Triathlon: Gomez holds nerve against Brownlees to take 3rd world title

Javier Gomez of Spain (right) reacts as he beats Jonathan Brownlee of Britain (left) to the finish line to win the race and world series championship in the elite men race during the World Triathlon Grand Final in Hyde Park, London, Sunday, Sept 15,
Javier Gomez of Spain (right) reacts as he beats Jonathan Brownlee of Britain (left) to the finish line to win the race and world series championship in the elite men race during the World Triathlon Grand Final in Hyde Park, London, Sunday, Sept 15, 2013. -- PHOTO: AP

LONDON (AFP) - Spain's Javier Gomez won a sprint finish with Britain's Jonny Brownlee to claim his third World Triathlon Grand Final crown in London's Hyde Park on Sunday.

Brownlee finished second in the race and in the world series but his brother Alistair's hopes of a third world title were ended by an ankle injury.

The 25-year-old led the standings going into the race but was severely compromised on the 10km run, which is usually his strongest leg.

Alistair completed the race but he was knocked out of the overall top three, with Spain's Mario Mola taking the third spot on the podium.

The Brownlees and Gomez all emerged from the swim near the front of the pack.

A lead group of 13 formed on the bike, with the brothers shouting at the other riders to make sure the pace stayed high.
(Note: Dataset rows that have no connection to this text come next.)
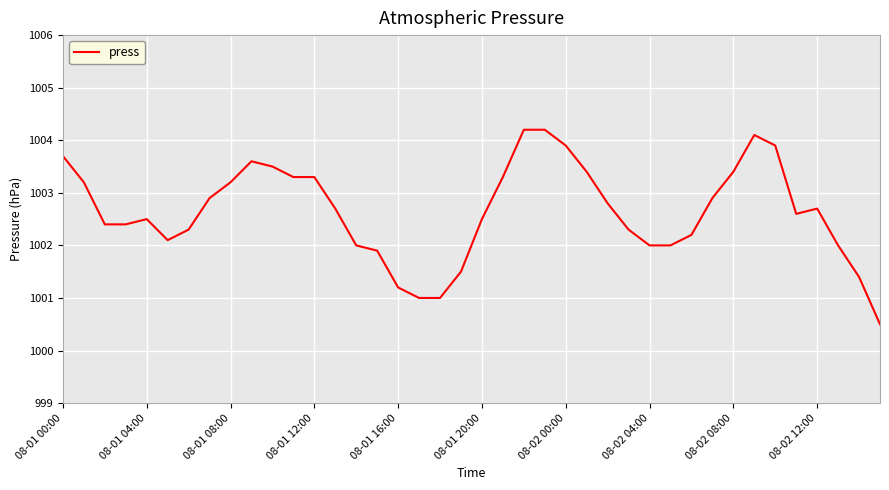

Reading left to right, extract all data points from this chart.

1003.7	1003.2	1002.4	1002.4	1002.5	1002.1	1002.3	1002.9	1003.2	1003.6	1003.5	1003.3	1003.3	1002.7	1002.0	1001.9	1001.2	1001.0	1001.0	1001.5	1002.5	1003.3	1004.2	1004.2	1003.9	1003.4	1002.8	1002.3	1002.0	1002.0	1002.2	1002.9	1003.4	1004.1	1003.9	1002.6	1002.7	1002.0	1001.4	1000.5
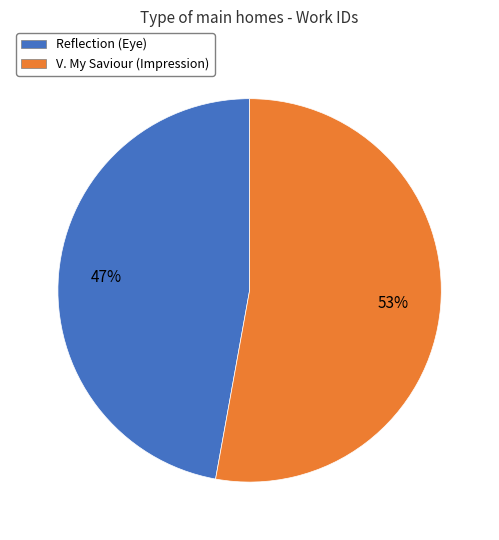

Which slice represents more than half of the pie?

V. My Saviour (Impression)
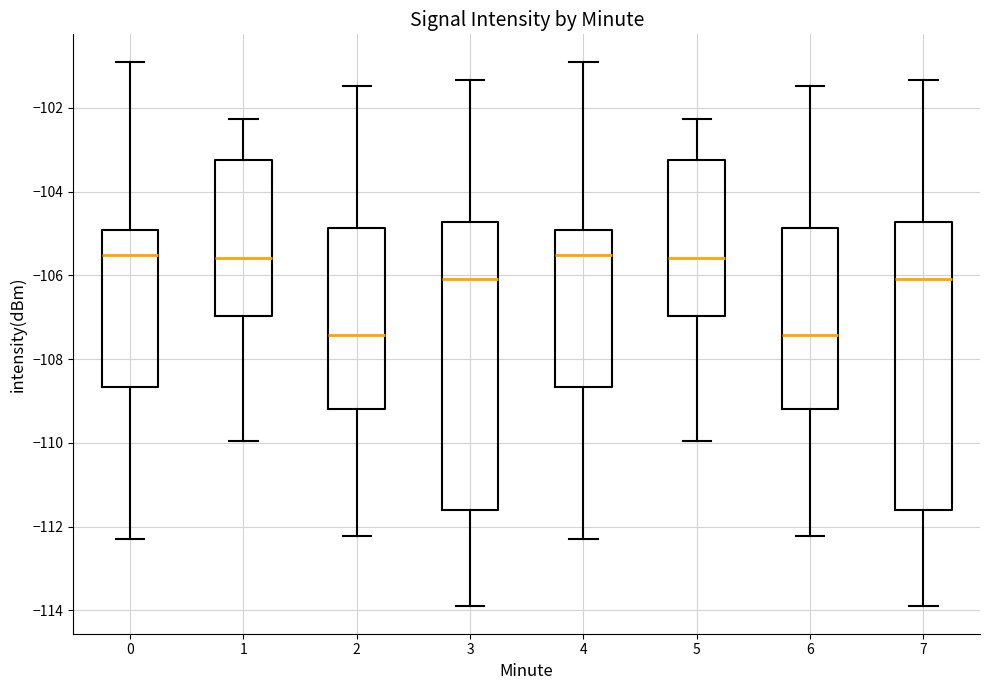

Where is the upper edge of the box at x = 6 on the y-axis? The values are not printed on the chart, so give them approximately, as read against the axis.

-104.8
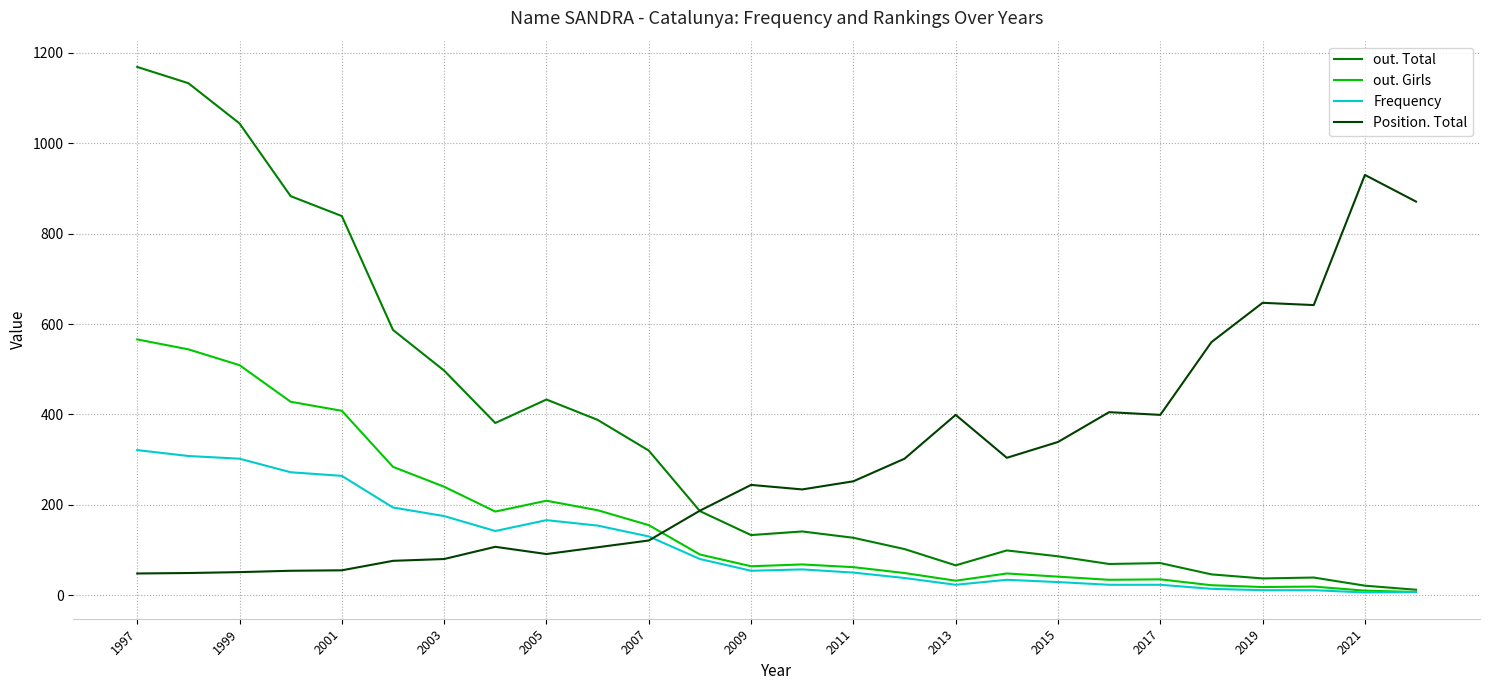

What is the minimum value for Position. Total?

48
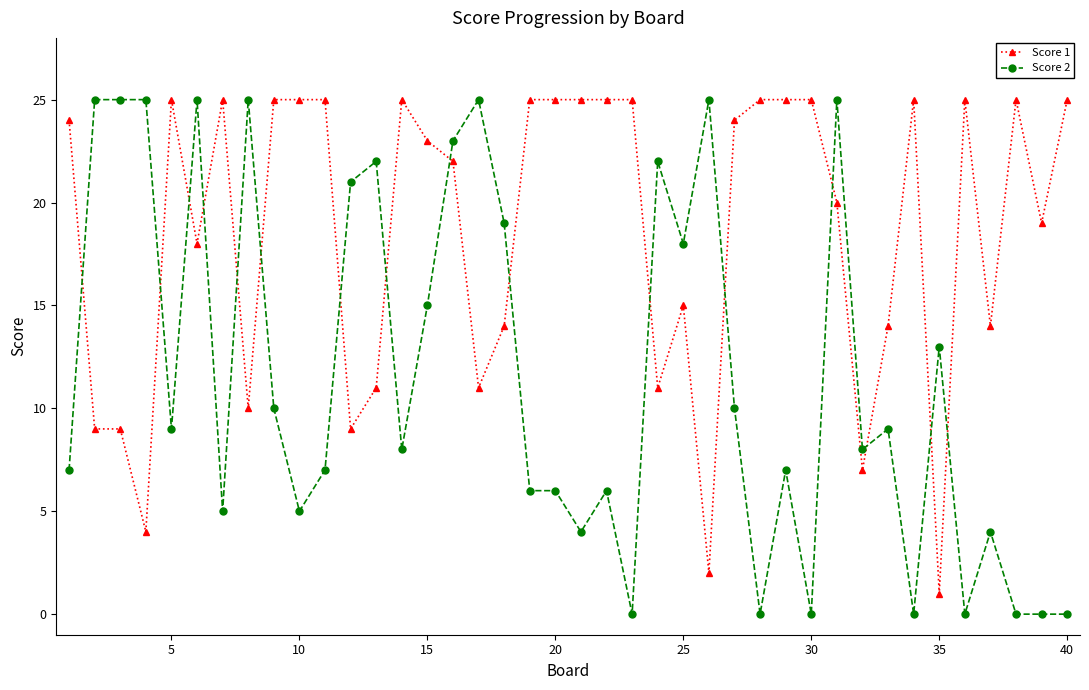

True or false: Score 1 has more than 1 interior local peaks.

True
Alistair broke away on the bike in the previous race in Stockholm to take the pressure off the run, and the feeling was his ankle injury would force him to try to do the same.

His first real attempt came on the fifth lap, but Gomez responded immediately and he was pulled back.
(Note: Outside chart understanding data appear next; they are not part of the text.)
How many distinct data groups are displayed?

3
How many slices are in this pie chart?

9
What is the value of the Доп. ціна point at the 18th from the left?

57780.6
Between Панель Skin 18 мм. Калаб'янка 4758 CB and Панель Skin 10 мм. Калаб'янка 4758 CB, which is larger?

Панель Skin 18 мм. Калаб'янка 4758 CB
The 25-year-old tried again as the lead group crossed the line to start the final lap, and this time he did manage to get a gap, but he did not make it stick.
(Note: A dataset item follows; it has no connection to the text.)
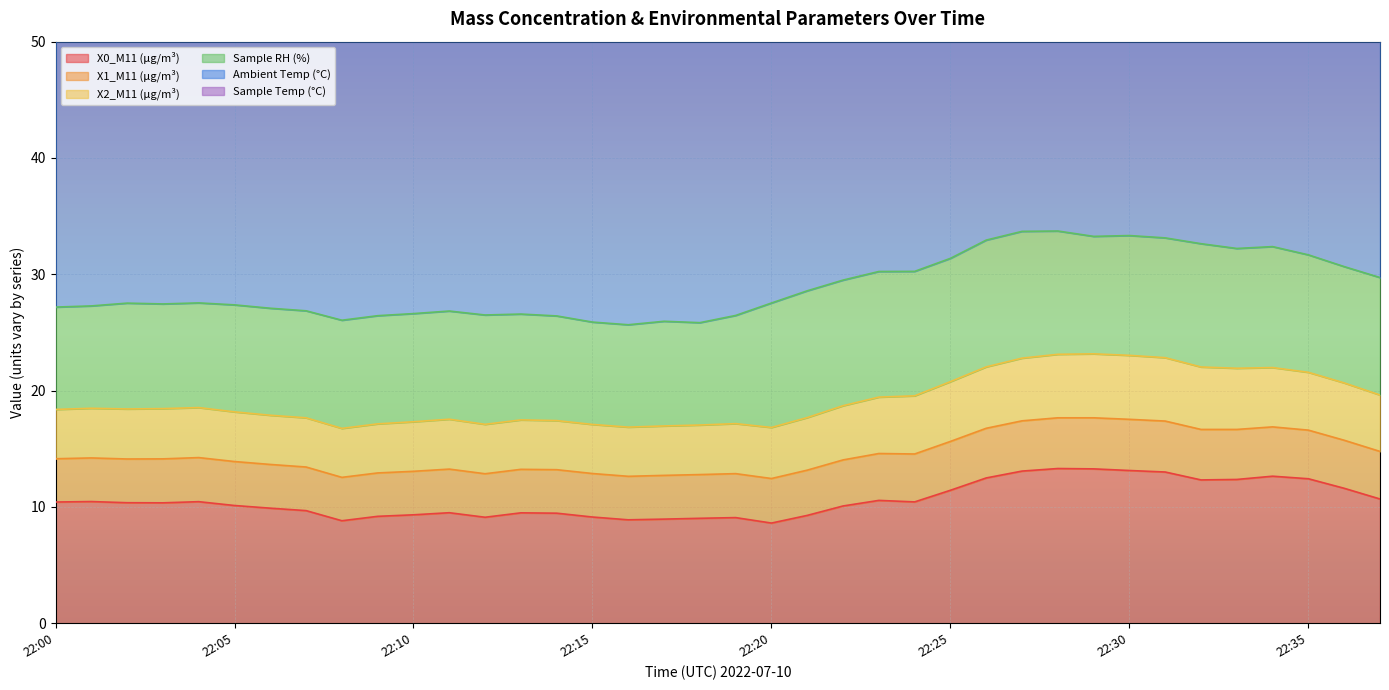

Which category has the lowest value across all series?

22:20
As they came into transition, Alistair was visibly grimacing as soon as he began to run and it quickly became clear he would not be able to compete for the world title.

Jonny immediately surged to the front, closely tracked by Gomez, while Alistair was going at little more than jogging pace outside the top 10.

For a while the Olympic champion looked to have settled into a rhythm and he climbed back to fifth, but the pain clearly became too much and he dropped well back.

Jonny and Gomez were locked together, with both knowing only victory would be enough to give either of them the title, and it was the Spaniard who found the energy for one last push to the finish line.